In Gentle Aching Fever the people's appetite has been numbed by the hard filled period following their time of carefree growth. The people of the large west African nation of the Niger-area had settled into an era of wasted plenty. Their high expectations have veered badly as their story of continuous deception tells its own tale of failing dreams. Lives have changed from carefreeness to suspicion, plots and counter-plots. The military and its dishonorable heads of states gave the nation a lingering headache and the people could barely hold on to their original dream that no longer seem human in its perspective. The leaders lost the national dream alongside their humanity and the people were left with tough aspirations to pursue, while being nursed by bullies. The people forged onward amidst leaders with the most dubious gentle ways, deceptive as they were selfish. The people watched their dreams being stolen away, leaving the nation with a bad headache.

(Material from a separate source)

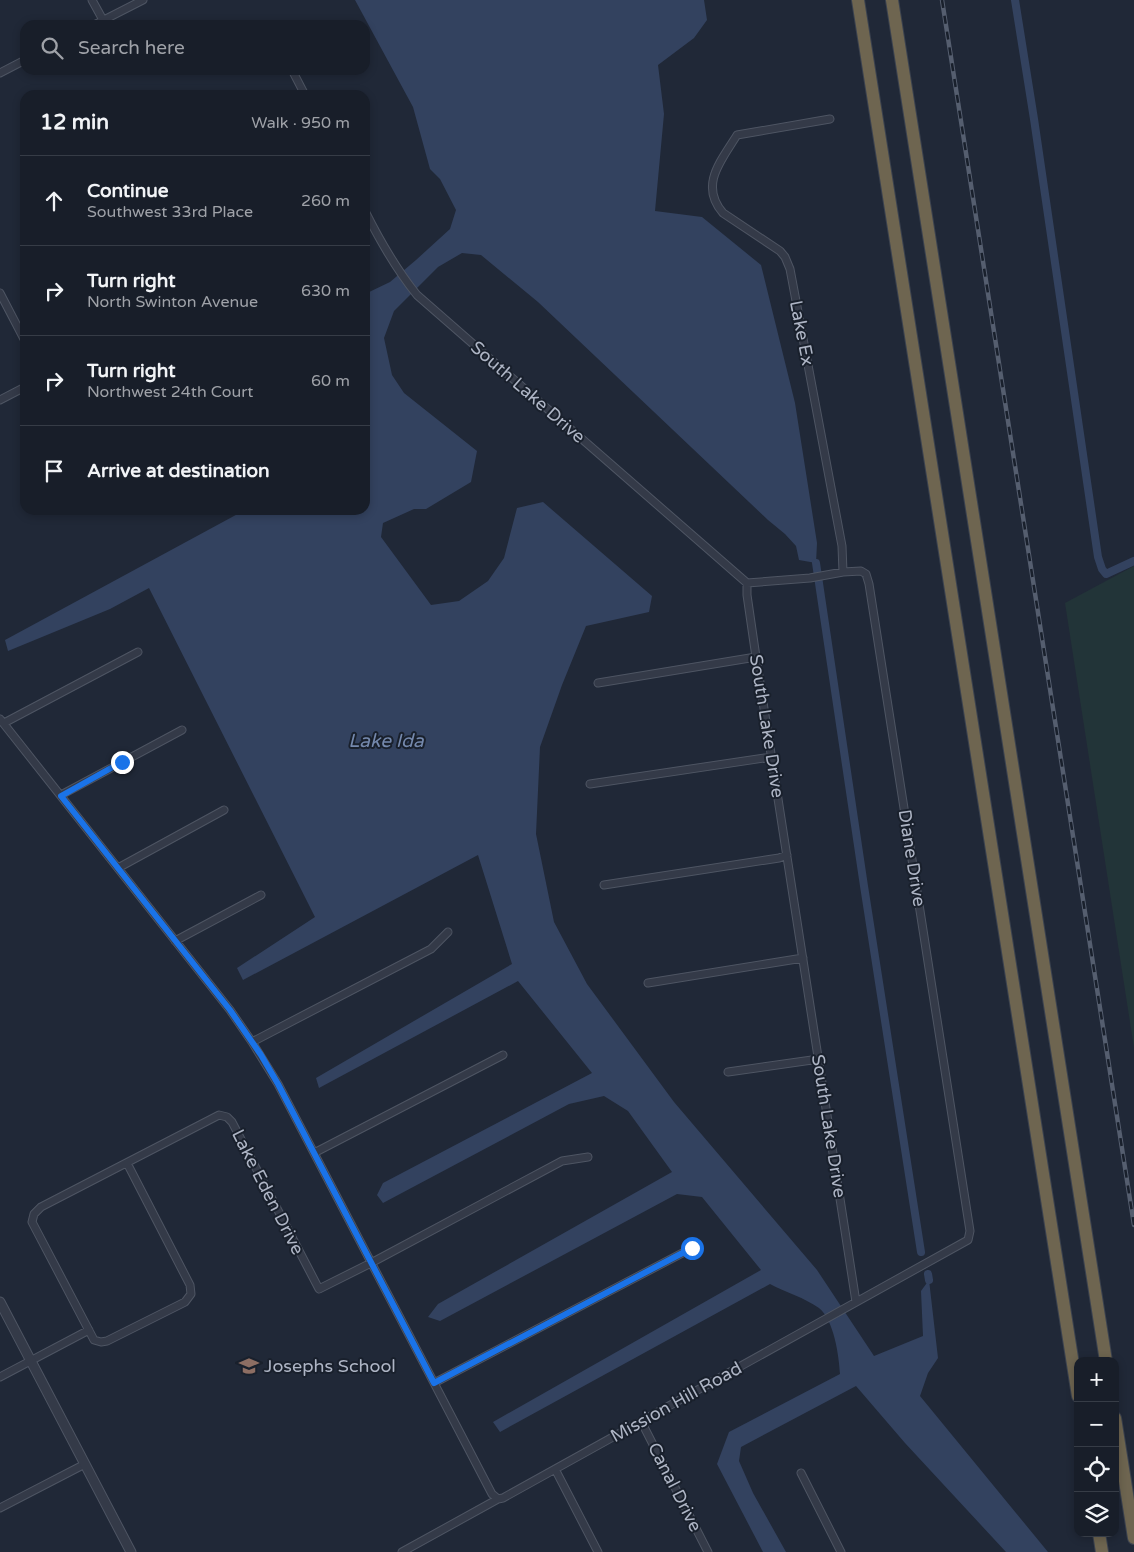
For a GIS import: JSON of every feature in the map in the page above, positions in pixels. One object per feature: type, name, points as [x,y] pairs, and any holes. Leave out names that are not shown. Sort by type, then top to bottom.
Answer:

The appetite of Fever is the hard filled period in the turbulent life of the west African nation of the larger Niger river area, as its people waited without the appetite for the nationhood the British had bequeath for them. The story veers from one long deception that made a whole generation of the people tasteless of the promise that wasn’t forthcoming, like they had been gullible to believe it would. It tells of their loss of faith in the dream, as they set a course for their descendants to do the same. They go about living their lives as they see fit, mindless of the collection of hurried up, un-enforced laws their actions had agreed to adhere to. As they prepared their children to take over the long wait, they prepare them for.
The rising temperature of Fever is the growth of the idea of a modern nationhood in the larger Niger river area of west Africa, against tough odds. The natives bloom in the presence of British colonialism. In the wilderness the people walked in amidst conflict, their dreams mixed up with those of their many different neighbours and they stayed fast. They belatedly discover they had wronged each other by ignoring these glaring contrasting differences. Greed and power cooked up a mixture and the real small people, with no significance to anyone but themselves, dissolve in the concoction of national stews not quite of their dreams.
The origin of Fever is in the birth of the idea of a modern nationhood, weaned off the diverse people of the larger Niger river area of west Africa by the British colonist. They were compelled into accepting the conditions they were merged with, in the enabling circumstances that led them at the time. The choice wasn’t theirs to make, though they have since chosen to be identified by it.